Through diaconal ministry at St. Theresa’s in Oakland, I’ve grown to understand and appreciate the simplicity of the Little Flower’s love for God and the world, despite her experience of confinement behind the walls of a cloistered convent.
What is one hobby you’ve cultivated as a Jesuit, and why is it important to you?
I enjoy cycling. I find it freeing, thrilling and exhilarating to ride all different terrains to enjoy the beauty of creation.
What’s one interesting fact about yourself not everyone would know?
I’ve collected presidential candidacy pins since I was a child. I have quite the collection, dating back to the presidential election of 1900 between William McKinley and William Jennings Bryan.
What do you love about the Society of Jesus?

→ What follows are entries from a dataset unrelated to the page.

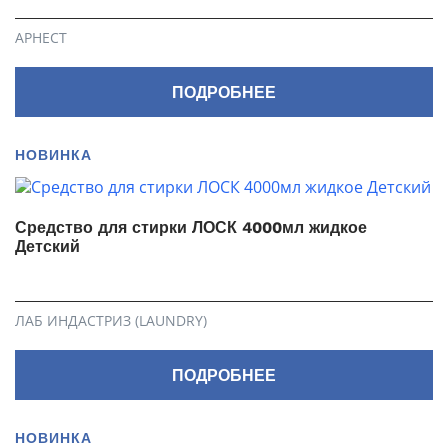
АРНЕСТ
ПОДРОБНЕЕ
НОВИНКА
Средство для стирки ЛОСК 4000мл жидкое
Детский
ЛАБ ИНДАСТРИЗ (LAUNDRY)
ПОДРОБНЕЕ
НОВИНКА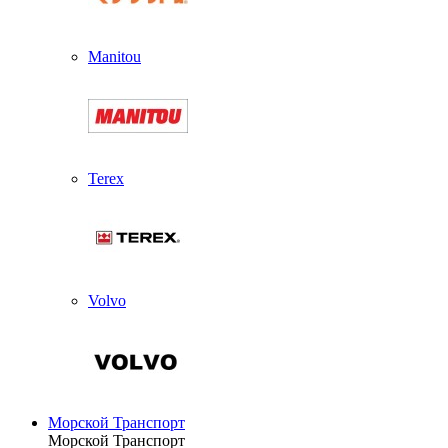
Manitou
Terex
Volvo
Морской Транспорт
Морской Транспорт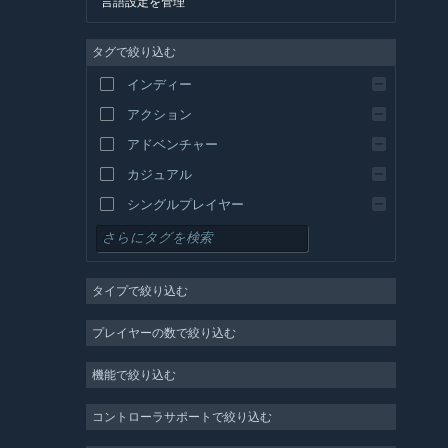
言語設定を管理
英語
タグで絞り込む
スペイン語 - スペイン
スペイン語－ラテンアメリカ
インディー
ギリシャ語
アクション
アドベンチャー
カジュアル
シングルプレイヤー
シミュレーション
RPG
タイプで絞り込む
ストラテジー
2D
プレイヤーの数で絞り込む
早期アクセス
機能で絞り込む
3D
無料プレイ
コントローラサポートで絞り込む
雰囲気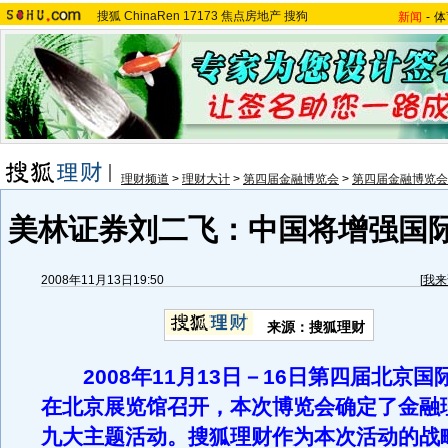
搜狐
ChinaRen
17173
焦点房地产
搜狗
新闻
-
体
理财频道
>
理财大计
>
第四届金融博览会
>
第四届金融博览会
美林证券刘二飞：中国将增强国
2008年11月13日19:50
[
我来
来源：搜狐理财
2008年11月13日－16日第四届北京
在北京展览馆召开，本次博览会确定了金融
九大主题活动
。搜狐理财作为本次活动的战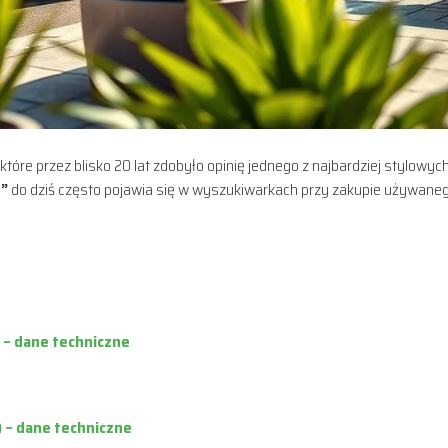
óre przez blisko 20 lat zdobyło opinię jednego z najbardziej stylowyc
e”
do dziś często pojawia się w wyszukiwarkach przy zakupie używane
) – dane techniczne
) – dane techniczne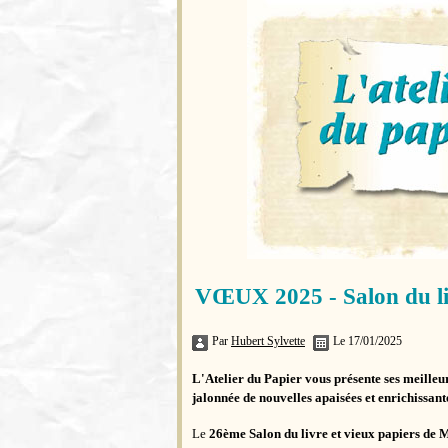
VŒUX 2025 - Salon du li
Par
Hubert Sylvette
Le 17/01/2025
L'Atelier du Papier vous présente ses meille
jalonnée de nouvelles apaisées et enrichissant
Le
26ème Salon du livre et vieux papiers de 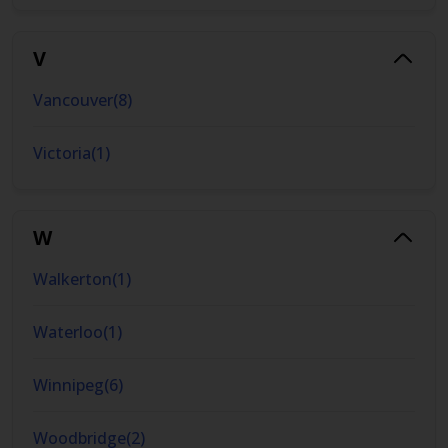
V
Vancouver
(
8
)
Victoria
(
1
)
W
Walkerton
(
1
)
Waterloo
(
1
)
Winnipeg
(
6
)
Woodbridge
(
2
)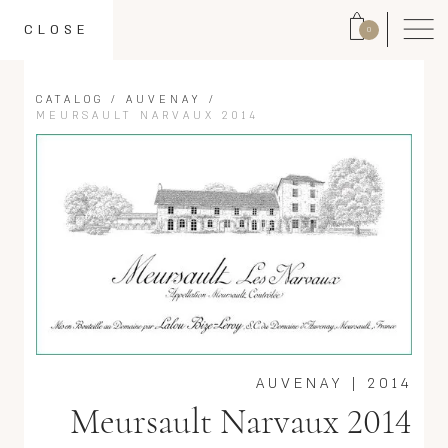
CLOSE
0
CATALOG
/
AUVENAY
/
MEURSAULT NARVAUX 2014
AUVENAY
|
2014
Meursault Narvaux 2014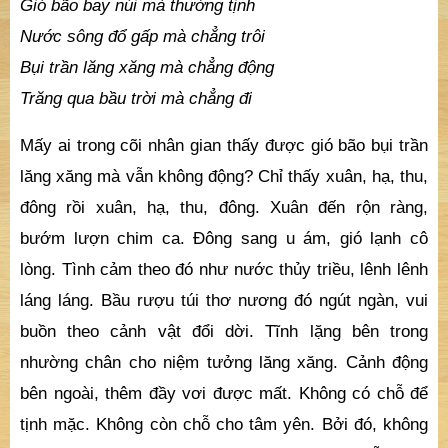
Gió bão bay núi mà thường tịnh
Nước sông đổ gấp mà chẳng trôi
Bụi trần lăng xăng mà chẳng động
Trăng qua bầu trời mà chẳng đi
Mấy ai trong cõi nhân gian thấy được gió bão bụi trần
lăng xăng mà vẫn không động? Chỉ thấy xuân, hạ, thu,
đông rồi xuân, hạ, thu, đông. Xuân đến rộn ràng,
bướm lượn chim ca. Đông sang u ám, gió lạnh cô
lòng. Tình cảm theo đó như nước thủy triều, lênh lênh
láng láng. Bầu rượu túi thơ nương đó ngút ngàn, vui
buồn theo cảnh vật đổi dời. Tĩnh lặng bên trong
nhường chân cho niệm tưởng lăng xăng. Cảnh động
bên ngoài, thêm đầy vơi được mất. Không có chỗ để
tịnh mặc. Không còn chỗ cho tâm yên. Bởi đó, không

I love the diversity within the Society. We are a group of characters: saints, sinners, scholars and activists alike, all committed to sharing Christ’s love for the world.
What was one particularly meaningful experience you had during your formation, and why was it meaningful to you?
Contact with the poor. It changed everything. The way I think, understand the church, who I am as a minister in the church, why I desire ordination and why I remain in the Society of Jesus and the church. Also, the lives of our brothers and sisters behind the prison walls have given my religious life, life. I’m very grateful.
Tell your vocation story. One catch: You must use only six words.
This life is filled with surprises. God surprises us with grace.
Imagine you could travel back in time and meet yourself the first day you entered the Society of Jesus. What’s one piece of advice you’d give to yourself?
Stay awake and be surprised by God.
What brings you joy?
When others thrive! To accompany people as they prepare to do what they were born to do is exhilarating. Yes, the vicissitudes of the human condition can be challenging, but when people are in the flow of life doing and being who they were created to be, it is a joy to experience and grace to savor! Salvific really.
Who is one important mentor who has accompanied you on your journey? What made them a good mentor?
Michael Kennedy, SJ, taught me the simple depth of what it means to love the disdained, excluded, confined and damned. His joy and love is contagious.
How might you explain the Jesuit motto “ad maiorem Dei gloriam” to someone who’s never heard it before?
To live life uniquely as the loving and generous person you were created to be. That’s what it means to be for the greater glory of God.